- _WORK ORDER_
Return all of the entries below exactly as they are given.

- _SUPPLIED DATA_
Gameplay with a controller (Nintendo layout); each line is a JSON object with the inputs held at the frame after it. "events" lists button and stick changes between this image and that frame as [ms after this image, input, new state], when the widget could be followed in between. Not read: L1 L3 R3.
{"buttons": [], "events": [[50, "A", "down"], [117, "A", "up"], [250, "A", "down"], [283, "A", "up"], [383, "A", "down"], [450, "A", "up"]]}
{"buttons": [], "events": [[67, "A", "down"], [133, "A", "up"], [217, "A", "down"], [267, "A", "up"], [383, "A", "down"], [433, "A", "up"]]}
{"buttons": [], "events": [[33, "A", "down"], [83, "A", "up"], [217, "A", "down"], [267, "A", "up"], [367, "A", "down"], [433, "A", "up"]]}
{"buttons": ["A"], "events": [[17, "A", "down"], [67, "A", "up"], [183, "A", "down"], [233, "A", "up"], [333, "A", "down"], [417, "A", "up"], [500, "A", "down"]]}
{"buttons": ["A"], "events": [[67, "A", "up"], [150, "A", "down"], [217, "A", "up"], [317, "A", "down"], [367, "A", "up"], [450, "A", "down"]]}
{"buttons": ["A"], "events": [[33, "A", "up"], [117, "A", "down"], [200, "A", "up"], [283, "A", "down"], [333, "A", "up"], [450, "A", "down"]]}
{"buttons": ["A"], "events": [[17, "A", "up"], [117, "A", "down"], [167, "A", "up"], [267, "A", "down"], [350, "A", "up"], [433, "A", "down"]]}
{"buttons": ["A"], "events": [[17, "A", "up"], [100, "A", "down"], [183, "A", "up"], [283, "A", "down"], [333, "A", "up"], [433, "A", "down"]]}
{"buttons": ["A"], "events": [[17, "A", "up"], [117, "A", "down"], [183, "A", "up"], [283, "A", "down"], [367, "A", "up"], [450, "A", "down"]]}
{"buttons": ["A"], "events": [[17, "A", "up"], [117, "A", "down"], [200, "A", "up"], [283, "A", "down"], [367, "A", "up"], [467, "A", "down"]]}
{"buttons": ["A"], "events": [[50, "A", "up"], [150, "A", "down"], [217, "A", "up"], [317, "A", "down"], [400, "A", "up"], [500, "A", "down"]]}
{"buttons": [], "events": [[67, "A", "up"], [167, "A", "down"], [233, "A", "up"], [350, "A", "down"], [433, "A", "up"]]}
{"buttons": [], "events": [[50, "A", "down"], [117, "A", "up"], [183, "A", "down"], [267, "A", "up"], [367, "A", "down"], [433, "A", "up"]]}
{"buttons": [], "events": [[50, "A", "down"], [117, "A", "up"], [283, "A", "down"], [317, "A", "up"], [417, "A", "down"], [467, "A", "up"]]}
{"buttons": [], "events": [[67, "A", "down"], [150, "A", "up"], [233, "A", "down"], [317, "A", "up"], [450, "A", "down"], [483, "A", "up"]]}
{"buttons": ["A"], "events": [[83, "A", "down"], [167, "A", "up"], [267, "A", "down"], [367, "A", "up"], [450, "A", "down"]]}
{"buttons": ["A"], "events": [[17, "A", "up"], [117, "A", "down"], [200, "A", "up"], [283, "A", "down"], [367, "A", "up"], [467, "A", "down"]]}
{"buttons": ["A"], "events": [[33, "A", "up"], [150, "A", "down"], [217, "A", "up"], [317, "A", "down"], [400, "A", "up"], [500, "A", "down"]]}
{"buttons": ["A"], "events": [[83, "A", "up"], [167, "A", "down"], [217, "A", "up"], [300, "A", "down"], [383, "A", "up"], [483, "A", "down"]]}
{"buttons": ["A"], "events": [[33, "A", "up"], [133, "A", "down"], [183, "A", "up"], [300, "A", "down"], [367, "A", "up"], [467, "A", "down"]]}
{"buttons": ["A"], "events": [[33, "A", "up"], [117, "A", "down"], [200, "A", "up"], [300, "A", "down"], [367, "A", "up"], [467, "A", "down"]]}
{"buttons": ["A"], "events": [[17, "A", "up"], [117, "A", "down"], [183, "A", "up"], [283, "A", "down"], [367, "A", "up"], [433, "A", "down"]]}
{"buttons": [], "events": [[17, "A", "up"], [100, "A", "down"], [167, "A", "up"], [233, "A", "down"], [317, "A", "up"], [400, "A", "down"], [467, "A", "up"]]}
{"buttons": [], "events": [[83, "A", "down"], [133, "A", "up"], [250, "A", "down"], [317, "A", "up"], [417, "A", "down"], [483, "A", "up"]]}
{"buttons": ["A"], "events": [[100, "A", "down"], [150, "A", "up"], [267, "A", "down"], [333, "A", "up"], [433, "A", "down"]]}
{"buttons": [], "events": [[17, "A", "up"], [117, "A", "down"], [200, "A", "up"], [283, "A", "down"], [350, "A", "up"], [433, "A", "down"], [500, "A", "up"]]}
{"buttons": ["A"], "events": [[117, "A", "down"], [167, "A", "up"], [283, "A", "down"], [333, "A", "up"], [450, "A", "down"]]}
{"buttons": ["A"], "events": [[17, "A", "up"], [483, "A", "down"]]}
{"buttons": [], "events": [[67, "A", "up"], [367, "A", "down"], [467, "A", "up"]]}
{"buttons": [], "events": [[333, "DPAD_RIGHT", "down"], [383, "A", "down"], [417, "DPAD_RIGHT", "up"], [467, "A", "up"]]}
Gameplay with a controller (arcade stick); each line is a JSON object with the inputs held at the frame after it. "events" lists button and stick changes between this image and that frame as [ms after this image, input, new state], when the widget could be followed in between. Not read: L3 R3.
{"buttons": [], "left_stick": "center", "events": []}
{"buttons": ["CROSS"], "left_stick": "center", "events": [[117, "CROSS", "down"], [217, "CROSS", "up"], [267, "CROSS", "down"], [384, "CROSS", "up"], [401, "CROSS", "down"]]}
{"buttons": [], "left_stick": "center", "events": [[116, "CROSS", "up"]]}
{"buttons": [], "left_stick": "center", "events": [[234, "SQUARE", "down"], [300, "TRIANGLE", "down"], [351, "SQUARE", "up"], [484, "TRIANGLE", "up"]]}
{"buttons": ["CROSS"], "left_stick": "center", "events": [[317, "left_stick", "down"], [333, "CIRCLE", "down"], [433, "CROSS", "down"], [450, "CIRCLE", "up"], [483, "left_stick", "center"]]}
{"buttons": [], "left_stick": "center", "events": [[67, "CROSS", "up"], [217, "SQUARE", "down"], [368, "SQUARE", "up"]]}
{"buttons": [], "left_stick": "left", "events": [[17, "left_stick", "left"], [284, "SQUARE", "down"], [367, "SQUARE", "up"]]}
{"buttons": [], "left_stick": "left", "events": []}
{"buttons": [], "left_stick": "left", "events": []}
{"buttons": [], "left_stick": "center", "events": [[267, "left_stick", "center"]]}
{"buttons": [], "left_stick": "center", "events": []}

- _EXERCISE RESPONSE_
Gameplay with a controller (Nintendo layout); each line is a JSON object with the inputs held at the frame after it. "events" lists button and stick changes between this image and that frame as [ms after this image, input, new state], when the widget could be followed in between. Not read: L1 L3 R3.
{"buttons": [], "events": [[50, "A", "down"], [117, "A", "up"], [250, "A", "down"], [283, "A", "up"], [383, "A", "down"], [450, "A", "up"]]}
{"buttons": [], "events": [[67, "A", "down"], [133, "A", "up"], [217, "A", "down"], [267, "A", "up"], [383, "A", "down"], [433, "A", "up"]]}
{"buttons": [], "events": [[33, "A", "down"], [83, "A", "up"], [217, "A", "down"], [267, "A", "up"], [367, "A", "down"], [433, "A", "up"]]}
{"buttons": ["A"], "events": [[17, "A", "down"], [67, "A", "up"], [183, "A", "down"], [233, "A", "up"], [333, "A", "down"], [417, "A", "up"], [500, "A", "down"]]}
{"buttons": ["A"], "events": [[67, "A", "up"], [150, "A", "down"], [217, "A", "up"], [317, "A", "down"], [367, "A", "up"], [450, "A", "down"]]}
{"buttons": ["A"], "events": [[33, "A", "up"], [117, "A", "down"], [200, "A", "up"], [283, "A", "down"], [333, "A", "up"], [450, "A", "down"]]}
{"buttons": ["A"], "events": [[17, "A", "up"], [117, "A", "down"], [167, "A", "up"], [267, "A", "down"], [350, "A", "up"], [433, "A", "down"]]}
{"buttons": ["A"], "events": [[17, "A", "up"], [100, "A", "down"], [183, "A", "up"], [283, "A", "down"], [333, "A", "up"], [433, "A", "down"]]}
{"buttons": ["A"], "events": [[17, "A", "up"], [117, "A", "down"], [183, "A", "up"], [283, "A", "down"], [367, "A", "up"], [450, "A", "down"]]}
{"buttons": ["A"], "events": [[17, "A", "up"], [117, "A", "down"], [200, "A", "up"], [283, "A", "down"], [367, "A", "up"], [467, "A", "down"]]}
{"buttons": ["A"], "events": [[50, "A", "up"], [150, "A", "down"], [217, "A", "up"], [317, "A", "down"], [400, "A", "up"], [500, "A", "down"]]}
{"buttons": [], "events": [[67, "A", "up"], [167, "A", "down"], [233, "A", "up"], [350, "A", "down"], [433, "A", "up"]]}
{"buttons": [], "events": [[50, "A", "down"], [117, "A", "up"], [183, "A", "down"], [267, "A", "up"], [367, "A", "down"], [433, "A", "up"]]}
{"buttons": [], "events": [[50, "A", "down"], [117, "A", "up"], [283, "A", "down"], [317, "A", "up"], [417, "A", "down"], [467, "A", "up"]]}
{"buttons": [], "events": [[67, "A", "down"], [150, "A", "up"], [233, "A", "down"], [317, "A", "up"], [450, "A", "down"], [483, "A", "up"]]}
{"buttons": ["A"], "events": [[83, "A", "down"], [167, "A", "up"], [267, "A", "down"], [367, "A", "up"], [450, "A", "down"]]}
{"buttons": ["A"], "events": [[17, "A", "up"], [117, "A", "down"], [200, "A", "up"], [283, "A", "down"], [367, "A", "up"], [467, "A", "down"]]}
{"buttons": ["A"], "events": [[33, "A", "up"], [150, "A", "down"], [217, "A", "up"], [317, "A", "down"], [400, "A", "up"], [500, "A", "down"]]}
{"buttons": ["A"], "events": [[83, "A", "up"], [167, "A", "down"], [217, "A", "up"], [300, "A", "down"], [383, "A", "up"], [483, "A", "down"]]}
{"buttons": ["A"], "events": [[33, "A", "up"], [133, "A", "down"], [183, "A", "up"], [300, "A", "down"], [367, "A", "up"], [467, "A", "down"]]}
{"buttons": ["A"], "events": [[33, "A", "up"], [117, "A", "down"], [200, "A", "up"], [300, "A", "down"], [367, "A", "up"], [467, "A", "down"]]}
{"buttons": ["A"], "events": [[17, "A", "up"], [117, "A", "down"], [183, "A", "up"], [283, "A", "down"], [367, "A", "up"], [433, "A", "down"]]}
{"buttons": [], "events": [[17, "A", "up"], [100, "A", "down"], [167, "A", "up"], [233, "A", "down"], [317, "A", "up"], [400, "A", "down"], [467, "A", "up"]]}
{"buttons": [], "events": [[83, "A", "down"], [133, "A", "up"], [250, "A", "down"], [317, "A", "up"], [417, "A", "down"], [483, "A", "up"]]}
{"buttons": ["A"], "events": [[100, "A", "down"], [150, "A", "up"], [267, "A", "down"], [333, "A", "up"], [433, "A", "down"]]}
{"buttons": [], "events": [[17, "A", "up"], [117, "A", "down"], [200, "A", "up"], [283, "A", "down"], [350, "A", "up"], [433, "A", "down"], [500, "A", "up"]]}
{"buttons": ["A"], "events": [[117, "A", "down"], [167, "A", "up"], [283, "A", "down"], [333, "A", "up"], [450, "A", "down"]]}
{"buttons": ["A"], "events": [[17, "A", "up"], [483, "A", "down"]]}
{"buttons": [], "events": [[67, "A", "up"], [367, "A", "down"], [467, "A", "up"]]}
{"buttons": [], "events": [[333, "DPAD_RIGHT", "down"], [383, "A", "down"], [417, "DPAD_RIGHT", "up"], [467, "A", "up"]]}
Gameplay with a controller (arcade stick); each line is a JSON object with the inputs held at the frame after it. "events" lists button and stick changes between this image and that frame as [ms after this image, input, new state], when the widget could be followed in between. Not read: L3 R3.
{"buttons": [], "left_stick": "center", "events": []}
{"buttons": ["CROSS"], "left_stick": "center", "events": [[117, "CROSS", "down"], [217, "CROSS", "up"], [267, "CROSS", "down"], [384, "CROSS", "up"], [401, "CROSS", "down"]]}
{"buttons": [], "left_stick": "center", "events": [[116, "CROSS", "up"]]}
{"buttons": [], "left_stick": "center", "events": [[234, "SQUARE", "down"], [300, "TRIANGLE", "down"], [351, "SQUARE", "up"], [484, "TRIANGLE", "up"]]}
{"buttons": ["CROSS"], "left_stick": "center", "events": [[317, "left_stick", "down"], [333, "CIRCLE", "down"], [433, "CROSS", "down"], [450, "CIRCLE", "up"], [483, "left_stick", "center"]]}
{"buttons": [], "left_stick": "center", "events": [[67, "CROSS", "up"], [217, "SQUARE", "down"], [368, "SQUARE", "up"]]}
{"buttons": [], "left_stick": "left", "events": [[17, "left_stick", "left"], [284, "SQUARE", "down"], [367, "SQUARE", "up"]]}
{"buttons": [], "left_stick": "left", "events": []}
{"buttons": [], "left_stick": "left", "events": []}
{"buttons": [], "left_stick": "center", "events": [[267, "left_stick", "center"]]}
{"buttons": [], "left_stick": "center", "events": []}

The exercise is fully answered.